Ranji came up with four ice-cream cones and peanuts. I could have told him the score and sent him back. But I didn’t - we had made a deal. It was a long film. But it was spellbinding - Brando, though foppish, was brilliant. After the God Save the Queen, I looked for Ranji and the girls in the crowd in the foyer but I couldn’t see them. I dashed outside and found Ranji standing under a lamp post, grinning.
‘Where are they? What happened? What’s the matter?’
‘Nothing. Nothing happen. That is the matter.’
‘But?’ My heart sank - I had guessed.
‘I had to do what I had to do. Halfway, I put my hand on her titties on my left. Slap. Time is passing. So near the end I try my hand on the right. Slap slap from right and left. Then they stand and go. Finish. God Save the Queen.
News of Magic Number Two was out. There rose feverish speculation about who would run it.

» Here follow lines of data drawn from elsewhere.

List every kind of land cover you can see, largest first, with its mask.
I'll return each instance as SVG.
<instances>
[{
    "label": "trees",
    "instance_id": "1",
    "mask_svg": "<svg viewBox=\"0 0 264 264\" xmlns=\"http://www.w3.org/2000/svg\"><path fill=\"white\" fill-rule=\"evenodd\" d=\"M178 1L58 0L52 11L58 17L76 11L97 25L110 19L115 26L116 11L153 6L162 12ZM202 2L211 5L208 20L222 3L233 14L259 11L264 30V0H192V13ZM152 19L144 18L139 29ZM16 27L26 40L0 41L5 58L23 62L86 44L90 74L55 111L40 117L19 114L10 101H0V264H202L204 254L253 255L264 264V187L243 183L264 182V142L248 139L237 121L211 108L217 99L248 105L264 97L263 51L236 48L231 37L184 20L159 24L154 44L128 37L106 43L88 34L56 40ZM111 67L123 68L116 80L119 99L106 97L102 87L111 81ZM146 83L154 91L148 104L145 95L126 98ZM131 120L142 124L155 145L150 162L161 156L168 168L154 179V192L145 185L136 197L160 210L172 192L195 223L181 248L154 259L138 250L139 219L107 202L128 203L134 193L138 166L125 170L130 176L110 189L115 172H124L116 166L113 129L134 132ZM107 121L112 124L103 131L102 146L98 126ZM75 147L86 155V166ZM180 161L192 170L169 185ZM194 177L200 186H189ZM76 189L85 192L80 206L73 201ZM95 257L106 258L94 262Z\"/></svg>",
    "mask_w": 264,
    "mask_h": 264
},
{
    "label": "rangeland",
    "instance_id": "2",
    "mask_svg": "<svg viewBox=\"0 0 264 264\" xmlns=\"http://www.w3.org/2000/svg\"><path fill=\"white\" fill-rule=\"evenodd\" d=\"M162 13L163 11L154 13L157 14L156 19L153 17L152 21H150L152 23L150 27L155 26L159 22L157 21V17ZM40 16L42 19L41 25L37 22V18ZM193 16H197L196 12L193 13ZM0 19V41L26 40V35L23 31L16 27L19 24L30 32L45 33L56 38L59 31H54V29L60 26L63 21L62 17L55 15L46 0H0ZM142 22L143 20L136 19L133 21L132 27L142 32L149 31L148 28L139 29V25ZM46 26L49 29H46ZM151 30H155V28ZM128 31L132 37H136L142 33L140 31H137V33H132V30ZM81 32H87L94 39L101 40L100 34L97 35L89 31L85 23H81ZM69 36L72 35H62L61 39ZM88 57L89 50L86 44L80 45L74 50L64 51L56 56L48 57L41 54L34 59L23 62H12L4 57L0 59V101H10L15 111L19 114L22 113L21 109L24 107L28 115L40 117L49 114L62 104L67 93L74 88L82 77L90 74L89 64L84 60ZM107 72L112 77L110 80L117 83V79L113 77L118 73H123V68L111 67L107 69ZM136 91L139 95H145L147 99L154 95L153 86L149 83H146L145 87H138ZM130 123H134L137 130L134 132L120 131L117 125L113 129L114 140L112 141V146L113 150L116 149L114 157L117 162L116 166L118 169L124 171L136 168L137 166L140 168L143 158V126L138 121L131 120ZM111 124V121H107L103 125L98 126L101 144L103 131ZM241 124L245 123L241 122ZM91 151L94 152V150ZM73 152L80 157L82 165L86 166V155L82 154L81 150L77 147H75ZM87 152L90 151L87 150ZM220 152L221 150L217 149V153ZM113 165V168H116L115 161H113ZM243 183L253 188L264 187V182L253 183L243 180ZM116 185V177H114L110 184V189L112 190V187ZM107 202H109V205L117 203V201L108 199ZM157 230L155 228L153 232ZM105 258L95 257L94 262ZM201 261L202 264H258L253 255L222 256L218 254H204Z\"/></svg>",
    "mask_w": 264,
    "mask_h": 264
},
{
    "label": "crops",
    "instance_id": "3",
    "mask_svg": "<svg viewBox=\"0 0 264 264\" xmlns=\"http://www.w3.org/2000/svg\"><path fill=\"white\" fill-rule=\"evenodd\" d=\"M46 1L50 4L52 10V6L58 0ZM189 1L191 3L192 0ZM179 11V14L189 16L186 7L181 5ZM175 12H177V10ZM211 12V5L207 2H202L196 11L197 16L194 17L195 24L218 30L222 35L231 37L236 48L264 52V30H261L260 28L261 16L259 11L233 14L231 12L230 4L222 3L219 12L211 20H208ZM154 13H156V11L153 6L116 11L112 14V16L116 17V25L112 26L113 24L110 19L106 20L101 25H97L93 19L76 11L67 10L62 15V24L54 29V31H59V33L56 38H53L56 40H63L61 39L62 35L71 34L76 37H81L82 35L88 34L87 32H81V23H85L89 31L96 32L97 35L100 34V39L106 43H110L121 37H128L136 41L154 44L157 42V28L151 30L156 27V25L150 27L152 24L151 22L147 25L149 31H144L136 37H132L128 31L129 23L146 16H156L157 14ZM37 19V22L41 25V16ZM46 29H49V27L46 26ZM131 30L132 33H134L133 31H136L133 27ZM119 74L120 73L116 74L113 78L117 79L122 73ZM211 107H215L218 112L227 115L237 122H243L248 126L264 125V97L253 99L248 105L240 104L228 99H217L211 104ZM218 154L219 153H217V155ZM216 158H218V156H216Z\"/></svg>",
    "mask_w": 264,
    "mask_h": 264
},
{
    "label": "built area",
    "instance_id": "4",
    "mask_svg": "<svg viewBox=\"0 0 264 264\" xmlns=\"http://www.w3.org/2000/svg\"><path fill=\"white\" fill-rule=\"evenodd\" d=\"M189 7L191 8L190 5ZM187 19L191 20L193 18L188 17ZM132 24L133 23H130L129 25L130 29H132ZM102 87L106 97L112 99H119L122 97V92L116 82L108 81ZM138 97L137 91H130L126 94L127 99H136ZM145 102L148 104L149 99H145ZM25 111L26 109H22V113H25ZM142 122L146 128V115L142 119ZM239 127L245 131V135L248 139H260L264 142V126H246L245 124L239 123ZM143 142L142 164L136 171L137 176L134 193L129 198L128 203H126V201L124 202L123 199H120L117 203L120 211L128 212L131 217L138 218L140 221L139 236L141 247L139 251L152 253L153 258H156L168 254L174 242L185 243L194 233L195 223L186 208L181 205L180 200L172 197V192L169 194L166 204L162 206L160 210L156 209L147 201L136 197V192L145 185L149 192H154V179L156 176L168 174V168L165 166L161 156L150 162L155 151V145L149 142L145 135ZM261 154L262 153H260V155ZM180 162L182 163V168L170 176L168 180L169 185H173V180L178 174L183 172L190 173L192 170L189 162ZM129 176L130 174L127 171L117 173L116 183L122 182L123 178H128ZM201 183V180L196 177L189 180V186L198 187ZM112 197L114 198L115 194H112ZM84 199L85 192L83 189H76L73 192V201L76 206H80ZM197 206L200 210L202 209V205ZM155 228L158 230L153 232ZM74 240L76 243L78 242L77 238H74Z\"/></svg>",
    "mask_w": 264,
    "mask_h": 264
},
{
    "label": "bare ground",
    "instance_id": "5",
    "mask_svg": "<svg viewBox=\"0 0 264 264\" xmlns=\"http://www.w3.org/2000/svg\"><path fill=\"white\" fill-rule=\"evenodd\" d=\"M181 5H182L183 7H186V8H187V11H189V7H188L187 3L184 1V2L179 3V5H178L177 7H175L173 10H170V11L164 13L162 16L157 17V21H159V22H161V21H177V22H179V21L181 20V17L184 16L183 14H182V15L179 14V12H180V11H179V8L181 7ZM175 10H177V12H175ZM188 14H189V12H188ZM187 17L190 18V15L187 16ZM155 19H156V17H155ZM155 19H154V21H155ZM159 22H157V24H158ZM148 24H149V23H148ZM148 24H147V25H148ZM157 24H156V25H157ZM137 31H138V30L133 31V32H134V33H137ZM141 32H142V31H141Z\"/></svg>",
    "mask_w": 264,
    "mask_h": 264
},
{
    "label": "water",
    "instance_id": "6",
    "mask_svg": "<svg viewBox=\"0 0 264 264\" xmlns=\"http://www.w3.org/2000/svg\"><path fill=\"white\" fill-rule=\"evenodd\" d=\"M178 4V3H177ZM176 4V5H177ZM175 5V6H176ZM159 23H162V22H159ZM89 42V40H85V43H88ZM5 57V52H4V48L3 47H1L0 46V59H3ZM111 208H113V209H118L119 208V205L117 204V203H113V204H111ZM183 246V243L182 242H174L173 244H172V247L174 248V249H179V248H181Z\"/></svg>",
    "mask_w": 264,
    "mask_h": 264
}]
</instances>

‘Gokul taking on double-time headache,’ Jagan said.
‘He will have to play real magic to be at two places at the same time. But how? That’s what worry me,’ Prohit said. Both of them nursed hopes of being put in charge there. But somehow they suspected I was in
the way. Ranji kept me posted:
‘Jagan saying Posh Balls come only yesterday not knowing how to wipe his nose properly. What he knows of life? How many noughts and crosses he done with it? And Prohit saying “but he got degree”. Upon this Jagan spit - Indian degree not worth the arse-paper of Gents it written on. Then they both say “let’s give him push in river”. So don’t go near the Thames.’
The day Ranji told me all this, a Sunday, I was summoned to the boss’s house. I arrived to find that a heated debate was taking place between my boss and his friend, with Sweetness as umpire. They, too, were talking about me.
‘You know you are buying a headache buying that place,’ fretted Lord Rameshwar.
‘You yourself brought me the news of it.’
‘All right, I brought you the news because it was going news. But I didn’t say buy it, a headache.’
‘What are you talking, Rameshwar?’
‘I am talking of headaches. Why do you want Number Two? That is question number one I am asking.’
‘Isstupid question. Move on to question number two.’
‘Question number two is, is the boy smart enough to run it?’
‘Ask him. Why I call him here.’
‘I don’t know, sir. Honestly. And as I told you, I want to go to university.’
‘At least he is honest,’ Mrs Swami sweetly chipped in.
‘Who wants honesty, Gokul? Is no good for business.’
‘So you want me to have someone dishonest to run it?’
‘No, you fool. He must be a mixture.’
‘Of honesty and dishonesty?’
‘No, no, no, you fool. What’s the matter with you today? The other thing is open eyes, closed mouth.’
‘But Raavi has got it. He is educated. And look how he speak English - as good as the local MP. Really, Rameshwar. Some time you don’t use eyes and ears for reasons God gave them to you. Sometime I don’t know which end you express opinion.’
‘Shame is, Gokul, you always listen from the wrong end.’ The umpire intervened. Sternly.